[Text extracted from the page]
※ ※ ※

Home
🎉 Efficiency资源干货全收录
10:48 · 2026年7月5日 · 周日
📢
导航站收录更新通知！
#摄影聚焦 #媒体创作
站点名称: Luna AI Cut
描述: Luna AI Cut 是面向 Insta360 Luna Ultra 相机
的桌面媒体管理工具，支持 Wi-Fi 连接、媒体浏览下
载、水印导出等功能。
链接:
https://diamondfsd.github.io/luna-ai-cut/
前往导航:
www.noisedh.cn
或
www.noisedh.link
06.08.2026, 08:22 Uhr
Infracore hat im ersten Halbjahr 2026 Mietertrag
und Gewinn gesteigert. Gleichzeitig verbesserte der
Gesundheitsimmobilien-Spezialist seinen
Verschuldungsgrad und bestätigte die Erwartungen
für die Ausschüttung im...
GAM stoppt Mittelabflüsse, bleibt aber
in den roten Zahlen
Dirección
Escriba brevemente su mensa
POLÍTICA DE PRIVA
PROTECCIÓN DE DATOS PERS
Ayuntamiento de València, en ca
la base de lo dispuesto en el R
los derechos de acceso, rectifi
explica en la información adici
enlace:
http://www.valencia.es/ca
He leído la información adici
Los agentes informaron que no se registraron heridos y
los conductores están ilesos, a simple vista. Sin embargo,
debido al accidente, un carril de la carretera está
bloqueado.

※ ※ ※

■ DIRECTIONS FOR THIS TASK ■
Reproduce every line of the listing above word for word, keeping the original order and line breaks.

■ ANSWER SPACE ■
Home
🎉 Efficiency资源干货全收录
10:48 · 2026年7月5日 · 周日
📢
导航站收录更新通知！
#摄影聚焦 #媒体创作
站点名称: Luna AI Cut
描述: Luna AI Cut 是面向 Insta360 Luna Ultra 相机
的桌面媒体管理工具，支持 Wi-Fi 连接、媒体浏览下
载、水印导出等功能。
链接:
https://diamondfsd.github.io/luna-ai-cut/
前往导航:
www.noisedh.cn
或
www.noisedh.link
06.08.2026, 08:22 Uhr
Infracore hat im ersten Halbjahr 2026 Mietertrag
und Gewinn gesteigert. Gleichzeitig verbesserte der
Gesundheitsimmobilien-Spezialist seinen
Verschuldungsgrad und bestätigte die Erwartungen
für die Ausschüttung im...
GAM stoppt Mittelabflüsse, bleibt aber
in den roten Zahlen
Dirección
Escriba brevemente su mensa
POLÍTICA DE PRIVA
PROTECCIÓN DE DATOS PERS
Ayuntamiento de València, en ca
la base de lo dispuesto en el R
los derechos de acceso, rectifi
explica en la información adici
enlace:
http://www.valencia.es/ca
He leído la información adici
Los agentes informaron que no se registraron heridos y
los conductores están ilesos, a simple vista. Sin embargo,
debido al accidente, un carril de la carretera está
bloqueado.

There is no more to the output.